Problem Statement
The company faced challenges with slow ETL processing and inefficient cost management. Their existing workflows were not scalable, and resource consumption was high, driving up operational expenses. Additionally, manual data management tasks were consuming too much time.
Approach & Solution
To enhance ETL performance and reduce costs, we re-engineered their workflows using Google Cloud Platform (GCP) technologies.
- We containerized ETL jobs using Docker and deployed them on GCP Cloud Run, improving scalability and reducing processing times significantly.
- Implemented data partitioning in BigQuery, cutting down storage requirements by 500GB while maintaining data accuracy and accessibility.
- Developed Python automation scripts, handling 5,000+ data entries per day, streamlining data processing tasks.

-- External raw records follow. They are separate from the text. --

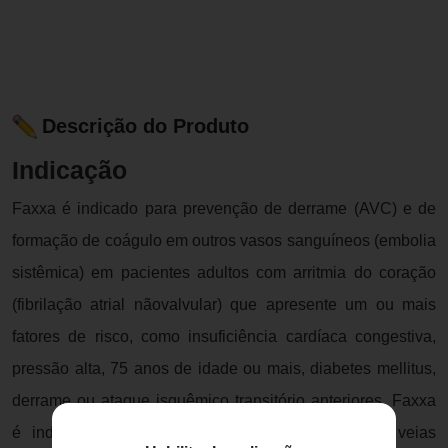
Descrição do Produto
Indicação
Faxxa é indicado para prevenção de derrame (AVC) e de
formação de coágulo em outros vasos sanguíneos (embolia
sistêmica) em pacientes adultos com arritmia do coração
(fibrilação atrial nãovalvular) que apresente um ou mais
fatores de risco, como insuficiência cardíaca congestiva,
pressão alta, 75 anos de idade ou mais, diabetes mellitus,
derrame ou ataque isquêmico transitório anteriores. Faxxa
é indicado para o tratamento de trombose nas veias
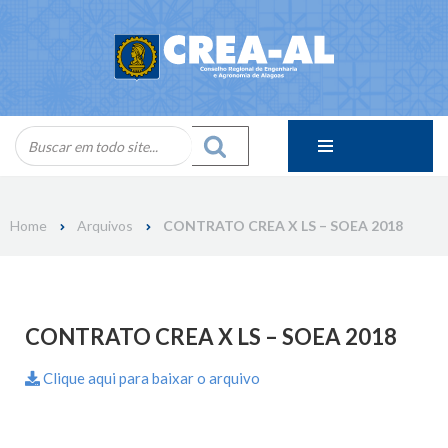
Skip
to
content
Home
Arquivos
CONTRATO CREA X LS – SOEA 2018
CONTRATO CREA X LS – SOEA 2018
Clique aqui para baixar o arquivo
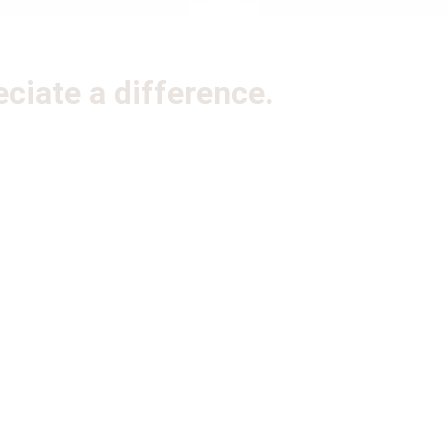
iate a difference.​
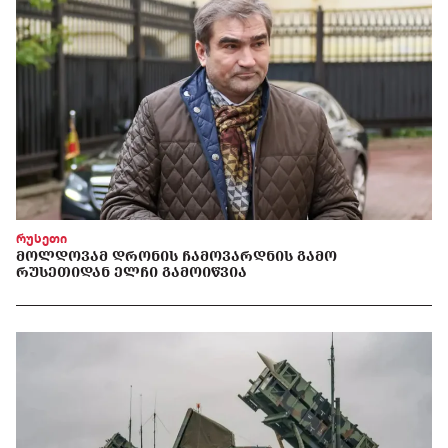
რუსეთი
ᲛᲝᲚᲓᲝᲕᲐᲛ ᲓᲠᲝᲜᲘᲡ ᲩᲐᲛᲝᲕᲐᲠᲓᲜᲘᲡ ᲒᲐᲛᲝ
ᲠᲣᲡᲔᲗᲘᲓᲐᲜ ᲔᲚᲩᲘ ᲒᲐᲛᲝᲘᲬᲕᲘᲐ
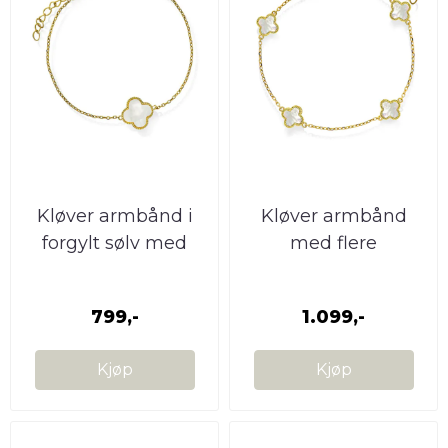
Kløver armbånd i
Kløver armbånd
forgylt sølv med
med flere
perlemor Pan ...
perlemorkløvere
PAN ...
799,-
1.099,-
Kjøp
Kjøp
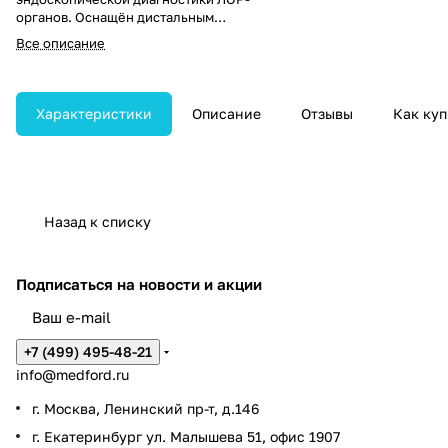
органов. Оснащён дистальным
концом диаметром 3,8 мм,
Все описание
инструментальным каналом 4,0 мм,
рабочей длиной 300 мм, глубиной
резкости 2–50 мм и изгибом
дистальной части 130° вверх/вниз.
Характеристики
Описание
Отзывы
Как куп
Назад к списку
Подписаться
на новости и акции
+7 (499) 495-48-21
info@medford.ru
г. Москва, Ленинский пр-т, д.146
г. Екатеринбург ул. Малышева 51, офис 1907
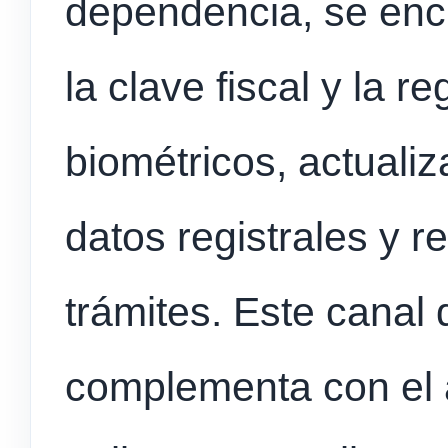
dependencia, se enc
la clave fiscal y la r
biométricos, actualiz
datos registrales y r
trámites. Este canal
complementa con el 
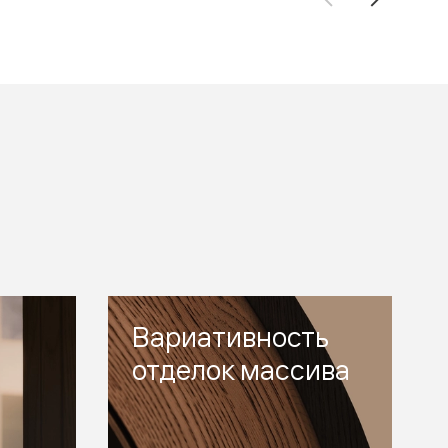
Вариативность
отделок массива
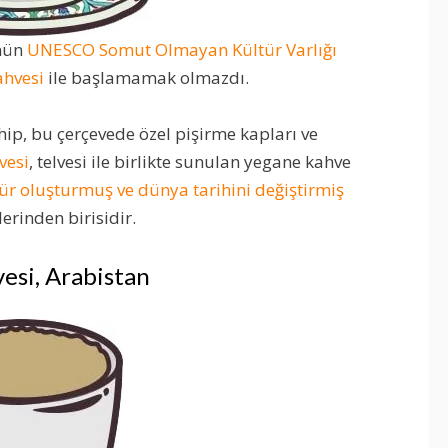
’nün
UNESCO Somut Olmayan Kültür Varlığı
ahvesi
ile başlamamak olmazdı.
ip, bu çerçevede özel pişirme kapları ve
vesi
, telvesi ile birlikte sunulan yegane kahve
tür oluşturmuş ve dünya tarihini değiştirmiş
erinden birisidir.
esi, Arabistan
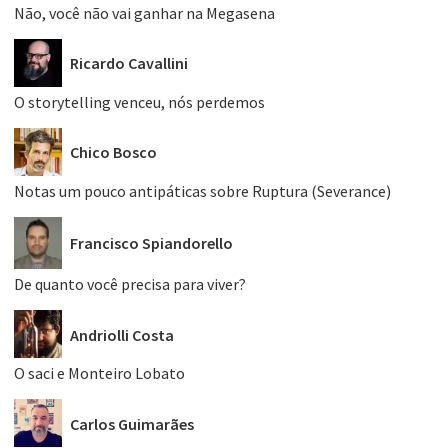
Não, você não vai ganhar na Megasena
Ricardo Cavallini
O storytelling venceu, nós perdemos
Chico Bosco
Notas um pouco antipáticas sobre Ruptura (Severance)
Francisco Spiandorello
De quanto você precisa para viver?
Andriolli Costa
O saci e Monteiro Lobato
Carlos Guimarães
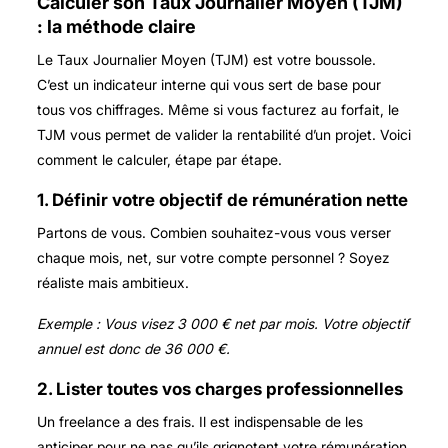
Calculer son Taux Journalier Moyen (TJM)
: la méthode claire
Le Taux Journalier Moyen (TJM) est votre boussole.
C’est un indicateur interne qui vous sert de base pour
tous vos chiffrages. Même si vous facturez au forfait, le
TJM vous permet de valider la rentabilité d’un projet. Voici
comment le calculer, étape par étape.
1. Définir votre objectif de rémunération nette
Partons de vous. Combien souhaitez-vous vous verser
chaque mois, net, sur votre compte personnel ? Soyez
réaliste mais ambitieux.
Exemple : Vous visez 3 000 € net par mois. Votre objectif
annuel est donc de 36 000 €.
2. Lister toutes vos charges professionnelles
Un freelance a des frais. Il est indispensable de les
anticiper pour ne pas qu’ils grignotent votre rémunération.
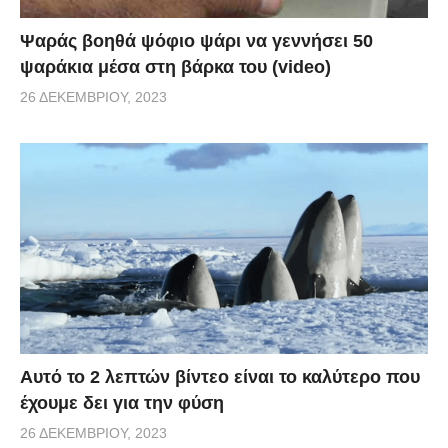
Ψαράς βοηθά ψόφιο ψάρι να γεννήσει 50
ψαράκια μέσα στη βάρκα του (video)
26 ΔΕΚΕΜΒΡΊΟΥ, 2023
Αυτό το 2 λεπτών βίντεο είναι το καλύτερο που
έχουμε δει για την φύση
26 ΔΕΚΕΜΒΡΊΟΥ, 2023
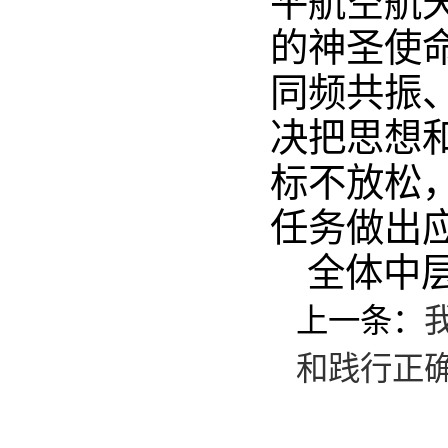
平航空航
的神圣使
同频共振
决把思想
标不放松
任务做出
全体中
上一条：
和践行正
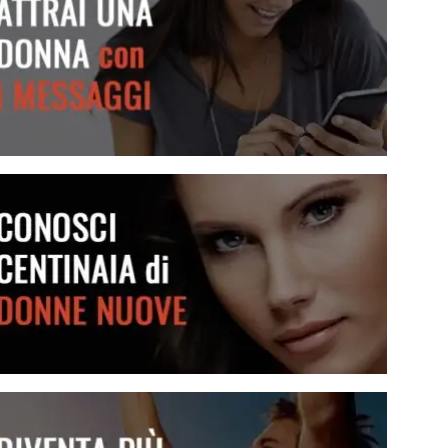
Attrai una donna con i messaggi
Conosci centinaia di donne nuove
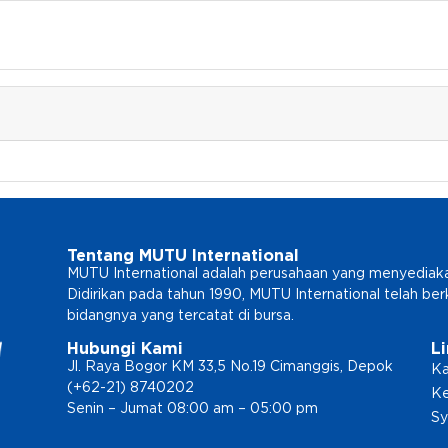
Tentang MUTU International
MUTU International adalah perusahaan yang menyediakan l
Didirikan pada tahun 1990, MUTU International telah b
bidangnya yang tercatat di bursa.
Hubungi Kami
L
Jl. Raya Bogor KM 33,5 No.19 Cimanggis, Depok
Ka
(+62-21) 8740202
Ke
Senin – Jumat 08:00 am – 05:00 pm
Sy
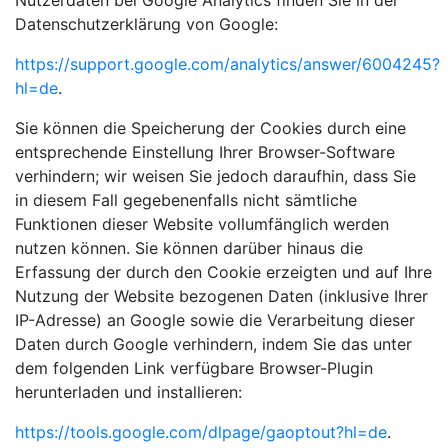
Datenschutzerklärung von Google:
https://support.google.com/analytics/answer/6004245?
hl=de
.
Sie können die Speicherung der Cookies durch eine
entsprechende Einstellung Ihrer Browser-Software
verhindern; wir weisen Sie jedoch daraufhin, dass Sie
in diesem Fall gegebenenfalls nicht sämtliche
Funktionen dieser Website vollumfänglich werden
nutzen können. Sie können darüber hinaus die
Erfassung der durch den Cookie erzeigten und auf Ihre
Nutzung der Website bezogenen Daten (inklusive Ihrer
IP-Adresse) an Google sowie die Verarbeitung dieser
Daten durch Google verhindern, indem Sie das unter
dem folgenden Link verfügbare Browser-Plugin
herunterladen und installieren:
https://tools.google.com/dlpage/gaoptout?hl=de
.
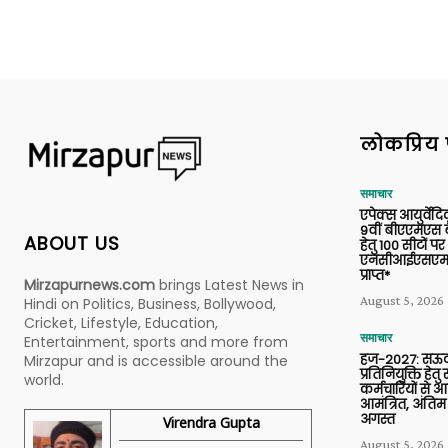
लोकप्रिय 
समाचार
एपेक्स आयुर्वेद
9वीं बीएएमएस बैच
ABOUT US
हेतु 100 सीटों पर
एनसीआईएसएम 
प्राप्त*
Mirzapurnews.com
brings Latest News in
August 5, 2026
Hindi on Politics, Business, Bollywood,
Cricket, Lifestyle, Education,
समाचार
Entertainment, sports and more from
हज-2027: सऊदी
Mirzapur and is accessible around the
प्रतिनियुक्ति हेत
world.
कर्मचारियों से 
आमंत्रित, अंतिम
अगस्त
Virendra Gupta
August 5, 2026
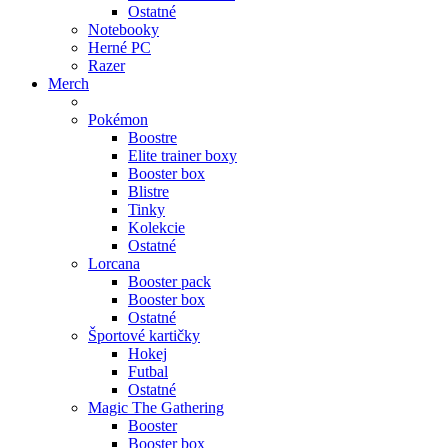
Ostatné
Notebooky
Herné PC
Razer
Merch
Pokémon
Boostre
Elite trainer boxy
Booster box
Blistre
Tinky
Kolekcie
Ostatné
Lorcana
Booster pack
Booster box
Ostatné
Športové kartičky
Hokej
Futbal
Ostatné
Magic The Gathering
Booster
Booster box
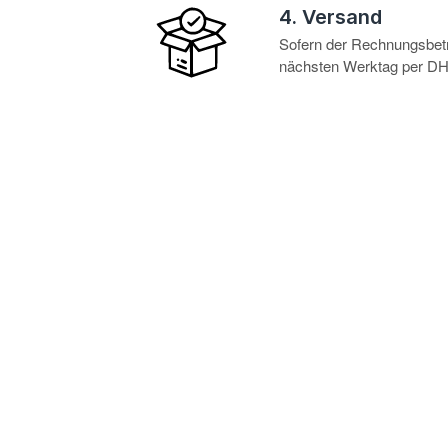
4. Versand
Sofern der Rechnungsbetra
nächsten Werktag per DHL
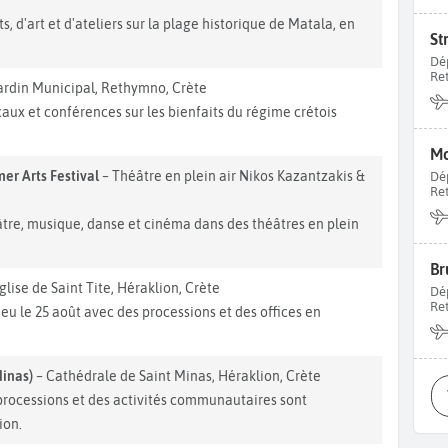
s, d'art et d'ateliers sur la plage historique de Matala, en
St
Dé
Re
ardin Municipal, Rethymno, Crète
caux et conférences sur les bienfaits du régime crétois
Mo
er Arts Festival
– Théâtre en plein air Nikos Kazantzakis &
Dé
Re
âtre, musique, danse et cinéma dans des théâtres en plein
Br
glise de Saint Tite, Héraklion, Crète
Dé
Re
ieu le 25 août avec des processions et des offices en
.
Minas)
– Cathédrale de Saint Minas, Héraklion, Crète
 processions et des activités communautaires sont
ion.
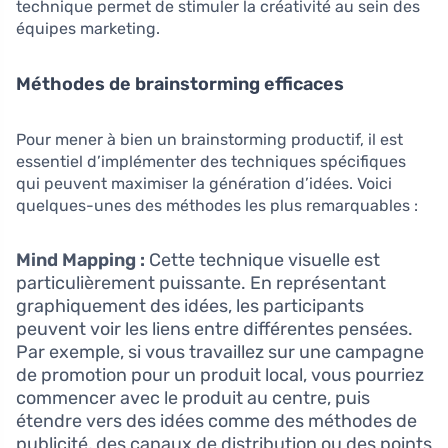
technique permet de stimuler la créativité au sein des
équipes marketing.
Méthodes de brainstorming efficaces
Pour mener à bien un brainstorming productif, il est
essentiel d’implémenter des techniques spécifiques
qui peuvent maximiser la génération d’idées. Voici
quelques-unes des méthodes les plus remarquables :
Mind Mapping :
Cette technique visuelle est
particulièrement puissante. En représentant
graphiquement des idées, les participants
peuvent voir les liens entre différentes pensées.
Par exemple, si vous travaillez sur une campagne
de promotion pour un produit local, vous pourriez
commencer avec le produit au centre, puis
étendre vers des idées comme des méthodes de
publicité, des canaux de distribution ou des points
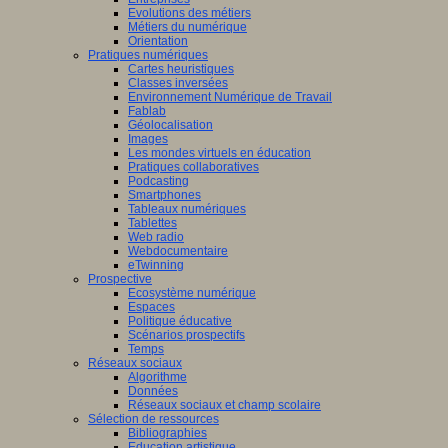
Evolutions des métiers
Métiers du numérique
Orientation
Pratiques numériques
Cartes heuristiques
Classes inversées
Environnement Numérique de Travail
Fablab
Géolocalisation
Images
Les mondes virtuels en éducation
Pratiques collaboratives
Podcasting
Smartphones
Tableaux numériques
Tablettes
Web radio
Webdocumentaire
eTwinning
Prospective
Ecosystème numérique
Espaces
Politique éducative
Scénarios prospectifs
Temps
Réseaux sociaux
Algorithme
Données
Réseaux sociaux et champ scolaire
Sélection de ressources
Bibliographies
Education artistique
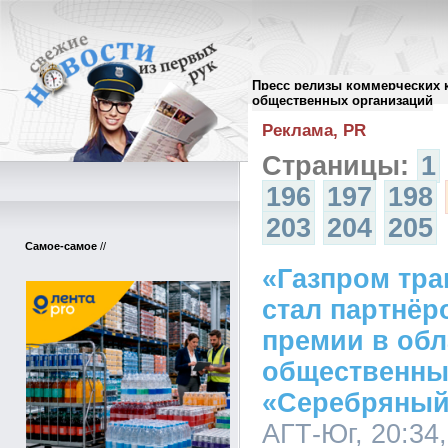
Пресс релизы коммерческих 
Архив пресс-релизов
//
общественных организаций
Реклама, PR
Страницы:
1
196
197
198
203
204
205
Самое-самое
//
«Газпром тра
стал партнёр
премии в обл
общественны
«Серебряный
АГТ-Юг, 20:34,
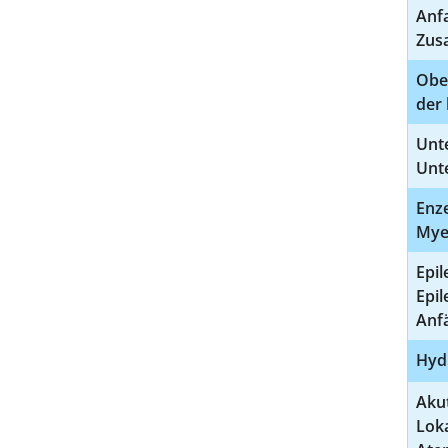
Anf
Zus
Ober
der 
Unt
Unt
Enze
Myel
Epil
Epil
Anfä
Hyd
Aku
Lok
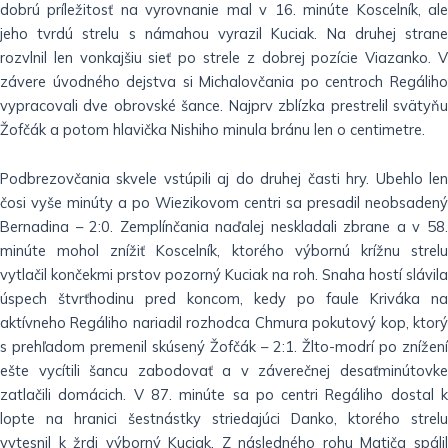
dobrú príležitosť na vyrovnanie mal v 16. minúte Koscelník, ale
jeho tvrdú strelu s námahou vyrazil Kuciak. Na druhej strane
rozvlnil len vonkajšiu sieť po strele z dobrej pozície Viazanko. V
závere úvodného dejstva si Michalovčania po centroch Regáliho
vypracovali dve obrovské šance. Najprv zblízka prestrelil svätyňu
Žofčák a potom hlavička Nishiho minula bránu len o centimetre.
Podbrezovčania skvele vstúpili aj do druhej časti hry. Ubehlo len
čosi vyše minúty a po Wiezikovom centri sa presadil neobsadený
Bernadina – 2:0. Zemplínčania naďalej neskladali zbrane a v 58.
minúte mohol znížiť Koscelník, ktorého výbornú krížnu strelu
vytlačil končekmi prstov pozorný Kuciak na roh. Snaha hostí slávila
úspech štvrťhodinu pred koncom, kedy po faule Kriváka na
aktívneho Regáliho nariadil rozhodca Chmura pokutový kop, ktorý
s prehľadom premenil skúsený Žofčák – 2:1. Žlto-modrí po znížení
ešte vycítili šancu zabodovať a v záverečnej desaťminútovke
zatlačili domácich. V 87. minúte sa po centri Regáliho dostal k
lopte na hranici šestnástky striedajúci Danko, ktorého strelu
vytesnil k žrdi výborný Kuciak. Z následného rohu Matiča spálil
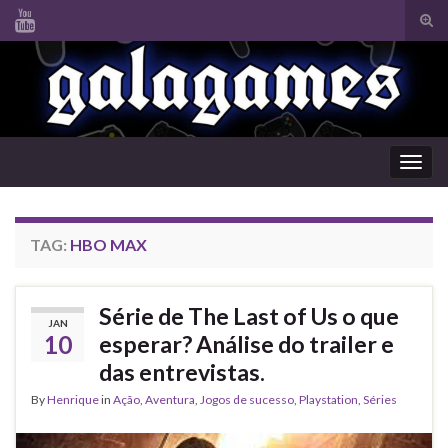
Tog
sear
Search for:
for
Togg
navig
TAG:
HBO MAX
Série de The Last of Us o que
JAN
10
esperar? Análise do trailer e
das entrevistas.
By
Henrique
in
Ação
,
Aventura
,
Jogos de sucesso
,
Playstation
,
Séries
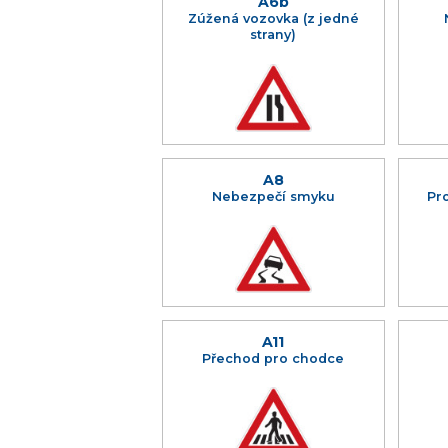
A6b
Zúžená vozovka (z jedné
strany)
A8
Nebezpečí smyku
Pr
A11
Přechod pro chodce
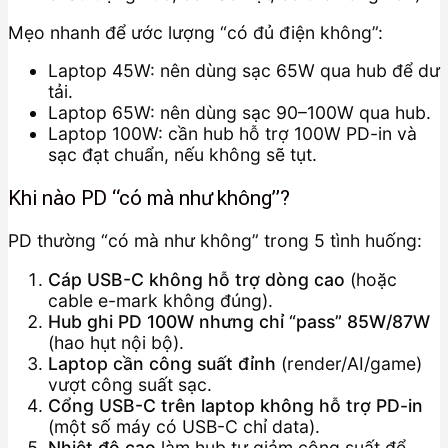
Mẹo nhanh để ước lượng “có đủ điện không”:
Laptop 45W: nên dùng sạc 65W qua hub để dư
tải.
Laptop 65W: nên dùng sạc 90–100W qua hub.
Laptop 100W: cần hub hỗ trợ 100W PD-in và
sạc đạt chuẩn, nếu không sẽ tụt.
Khi nào PD “có mà như không”?
PD thường “có mà như không” trong 5 tình huống:
Cáp USB-C không hỗ trợ dòng cao
(hoặc
cable e-mark không đúng).
Hub ghi PD 100W nhưng chỉ “pass” 85W/87W
(hao hụt nội bộ).
Laptop cần công suất đỉnh
(render/AI/game)
vượt công suất sạc.
Cổng USB-C trên laptop không hỗ trợ PD-in
(một số máy có USB-C chỉ data).
Nhiệt độ cao
làm hub tự giảm công suất để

- Automated manual data management tasks using Google App Script, removing bottlenecks and increasing team efficiency.
Results & Outcomes
The optimized ETL workflows reduced data processing times, allowing the client to handle twice the amount of data in the same time frame. By implementing better storage practices, the company saved on storage costs and improved overall operational efficiency. Automation of tasks freed up manual labor hours, allowing the team to focus on higher-priority initiatives.
Tools & Technologies used
- GCP BigQuery
- GCP Cloud Run
- Python
- Docker
- GCP Cloud Storage
- Google App Script
- Dataform